## Problèmes à résoudre
1. Les affirmations suivantes concordent-elles avec le texte sur la rareté des logements ? Pour chacune, répondez par oui ou non et citez les mots du texte qui tranchent. (a) À Gatineau, le taux d’inoccupation est de 1,5 %. (b) Dans la région de Montréal, le taux d’inoccupation a augmenté cette année. (c) La SCHL a rendu public son rapport un mercredi.
2. Reprenez le texte sur la rareté des logements en le poursuivant à partir de sa dernière phrase.

+++ Texte présenté

La rareté de logements s’aggrave dans plusieurs villes du Québec. Dans la région de Montréal, le taux d’inoccupation a baissé une nouvelle fois cette année, atteignant son niveau le plus bas en 15 ans. Déjà, des associations de locataires pressent Québec d’agir pour éviter la « crise » le 1er juillet.
« Il y a vraiment lieu de s’inquiéter que des gens se retrouvent à la rue, lance d’emblée Maxime Roy-Allard, porte-parole du Regroupement des comités logement et associations de locataires du Québec (RCLALQ). Est-ce que des mesures d’urgence seront implantées plus rapidement cette année ? Parce qu’il faut prévoir une crise plus importante encore. »
La Société canadienne d’hypothèques et de logement (SCHL) a dévoilé mercredi son plus récent rapport sur l’état du marché locatif à travers le pays. Résultat ? Le portrait s’est assombri un peu partout au Canada, y compris au Québec. Plusieurs villes de la province ont un taux d’inoccupation sous la barre des 3 %, un seuil synonyme de marché équilibré selon la SHCL (voir encadré).
À Québec, la proportion de logements disponibles est de 2,4 %, comparativement à 3,3 % en 2018. À Gatineau, elle est plus basse (1,5 %), et encore plus à Drummondville, où le taux d’inoccupation est de 1,1 %.

++++++
+++ Données répertoriées

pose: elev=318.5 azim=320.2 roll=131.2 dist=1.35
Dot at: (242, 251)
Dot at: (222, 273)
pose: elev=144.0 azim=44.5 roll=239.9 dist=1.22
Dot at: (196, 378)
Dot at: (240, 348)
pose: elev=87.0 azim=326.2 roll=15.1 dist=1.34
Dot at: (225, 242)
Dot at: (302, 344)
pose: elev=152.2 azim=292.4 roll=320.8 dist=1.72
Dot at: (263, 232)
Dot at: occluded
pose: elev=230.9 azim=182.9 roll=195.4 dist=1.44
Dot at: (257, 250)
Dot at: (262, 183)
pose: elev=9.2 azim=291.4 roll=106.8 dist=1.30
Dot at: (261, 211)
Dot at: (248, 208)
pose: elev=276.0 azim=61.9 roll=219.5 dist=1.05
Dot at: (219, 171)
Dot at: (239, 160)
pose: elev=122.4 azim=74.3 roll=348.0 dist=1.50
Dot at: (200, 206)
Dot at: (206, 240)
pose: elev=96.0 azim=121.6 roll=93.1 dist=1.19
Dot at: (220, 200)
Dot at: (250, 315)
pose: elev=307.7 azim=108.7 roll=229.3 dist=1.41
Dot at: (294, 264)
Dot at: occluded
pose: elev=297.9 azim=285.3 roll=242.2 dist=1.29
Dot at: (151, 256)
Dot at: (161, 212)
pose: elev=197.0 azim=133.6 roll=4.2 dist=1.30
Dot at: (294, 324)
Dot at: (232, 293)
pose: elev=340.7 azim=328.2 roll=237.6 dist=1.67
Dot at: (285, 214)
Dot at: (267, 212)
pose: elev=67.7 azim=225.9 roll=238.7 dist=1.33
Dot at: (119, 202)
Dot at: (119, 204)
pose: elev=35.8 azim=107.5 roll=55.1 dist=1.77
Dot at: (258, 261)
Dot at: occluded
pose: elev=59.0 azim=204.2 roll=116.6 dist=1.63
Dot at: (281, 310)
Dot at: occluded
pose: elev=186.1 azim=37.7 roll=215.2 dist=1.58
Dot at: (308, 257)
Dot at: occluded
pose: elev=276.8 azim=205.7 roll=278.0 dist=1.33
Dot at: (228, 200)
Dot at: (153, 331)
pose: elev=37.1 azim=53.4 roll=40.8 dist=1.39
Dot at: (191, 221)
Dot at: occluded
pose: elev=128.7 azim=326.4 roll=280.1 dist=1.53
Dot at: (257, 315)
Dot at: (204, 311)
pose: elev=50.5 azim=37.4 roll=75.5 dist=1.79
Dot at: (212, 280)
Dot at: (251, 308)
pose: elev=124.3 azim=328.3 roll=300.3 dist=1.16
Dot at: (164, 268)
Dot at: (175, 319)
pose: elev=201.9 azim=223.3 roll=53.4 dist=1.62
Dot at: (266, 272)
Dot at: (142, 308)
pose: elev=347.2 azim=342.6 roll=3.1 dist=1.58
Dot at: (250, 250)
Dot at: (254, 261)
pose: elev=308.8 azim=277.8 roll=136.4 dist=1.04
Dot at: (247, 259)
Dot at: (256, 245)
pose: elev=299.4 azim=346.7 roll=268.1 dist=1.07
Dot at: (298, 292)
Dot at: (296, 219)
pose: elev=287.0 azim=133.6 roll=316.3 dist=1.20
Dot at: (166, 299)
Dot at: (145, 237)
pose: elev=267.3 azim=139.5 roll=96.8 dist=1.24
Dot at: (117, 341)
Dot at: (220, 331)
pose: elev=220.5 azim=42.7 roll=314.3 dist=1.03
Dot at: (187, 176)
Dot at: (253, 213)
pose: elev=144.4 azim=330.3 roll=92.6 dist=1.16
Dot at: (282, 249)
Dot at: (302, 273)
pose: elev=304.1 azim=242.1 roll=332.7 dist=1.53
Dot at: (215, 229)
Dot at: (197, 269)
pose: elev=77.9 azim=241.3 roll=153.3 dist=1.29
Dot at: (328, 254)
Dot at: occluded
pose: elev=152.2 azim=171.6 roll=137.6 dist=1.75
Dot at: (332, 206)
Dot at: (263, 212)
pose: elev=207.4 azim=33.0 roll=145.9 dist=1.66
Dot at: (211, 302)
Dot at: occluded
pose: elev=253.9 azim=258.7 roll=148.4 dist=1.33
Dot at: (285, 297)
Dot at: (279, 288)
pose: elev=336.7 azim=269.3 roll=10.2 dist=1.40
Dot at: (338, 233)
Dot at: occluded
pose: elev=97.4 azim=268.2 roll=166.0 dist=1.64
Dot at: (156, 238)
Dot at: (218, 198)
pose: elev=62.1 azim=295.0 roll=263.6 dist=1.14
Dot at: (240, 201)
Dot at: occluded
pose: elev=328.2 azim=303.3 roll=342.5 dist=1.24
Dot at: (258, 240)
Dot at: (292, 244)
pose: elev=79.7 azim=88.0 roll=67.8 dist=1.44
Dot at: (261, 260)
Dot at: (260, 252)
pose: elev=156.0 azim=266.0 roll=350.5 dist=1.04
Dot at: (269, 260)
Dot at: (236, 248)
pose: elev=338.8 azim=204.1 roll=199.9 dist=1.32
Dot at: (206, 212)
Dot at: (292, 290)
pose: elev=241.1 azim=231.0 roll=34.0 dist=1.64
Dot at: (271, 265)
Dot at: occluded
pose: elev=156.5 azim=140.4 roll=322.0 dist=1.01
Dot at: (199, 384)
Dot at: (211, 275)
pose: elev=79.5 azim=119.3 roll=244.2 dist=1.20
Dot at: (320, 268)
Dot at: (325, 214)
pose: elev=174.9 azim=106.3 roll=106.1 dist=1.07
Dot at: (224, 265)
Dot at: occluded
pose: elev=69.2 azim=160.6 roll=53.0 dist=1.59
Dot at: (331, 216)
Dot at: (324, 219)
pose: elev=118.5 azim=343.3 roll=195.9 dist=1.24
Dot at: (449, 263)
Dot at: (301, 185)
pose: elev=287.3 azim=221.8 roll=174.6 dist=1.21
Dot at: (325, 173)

++++++

## Réponses données
1.
(a) Oui : « À Gatineau, elle est plus basse (1,5 %) ».
(b) Non : « le taux d’inoccupation a baissé une nouvelle fois cette année ».
(c) Oui : « La Société canadienne d’hypothèques et de logement (SCHL) a dévoilé mercredi son plus récent rapport ».

2.
Quant à la grande région de Montréal, elle a atteint son plus bas taux d’inoccupation en 15 ans, soit 1,5 %. Elle avait pourtant déjà connu un creux historique de 1,9 % en octobre 2018. Sur l’île même, ce chiffre est de 1,6 %, légèrement plus élevé qu’en banlieue (1,2 %).
Or, le locatif est ce qui se construit le plus à Montréal depuis quatre ans, fait savoir au bout du fil Francis Cortellino, économiste à la SHCL. « Beaucoup plus que le condo. »
Ce marché connaît en effet depuis deux ans un véritable boom de mises en chantier, une première depuis la fin des années 1980. L’an dernier seulement, quelque 11 000 nouvelles unités sont apparues sur le territoire de la métropole — excluant les résidences pour aînés.
Pourtant, le taux d’inoccupation ne cesse de baisser depuis trois ans. L’offre ne suffit tout simplement pas à la demande « très, très forte », répond M. Cortellino.
Montréal accueille un nombre croissant d’immigrants, surtout des résidents non permanents. Cela comprend des demandeurs d’asile, des étudiants étrangers et des travailleurs temporaires. Une clientèle qui se tourne majoritairement vers les appartements à louer plutôt que vers des propriétés à vendre.
La propension plus grande chez les moins de 35 ans de rester locataire, réticents sans doute à l’idée d’acheter en pleine surchauffe immobilière, y joue aussi pour quelque chose. De même que le vieillissement de la population, ajoute Francis Cortellino
Loyers
À Montréal, ce sont les appartements de trois chambres et plus qui sont les plus durs à dénicher, avec un taux d’inoccupation sous la barre du 1 % (0,8 %). À l’inverse, les studios se font moins rares (3,3 %).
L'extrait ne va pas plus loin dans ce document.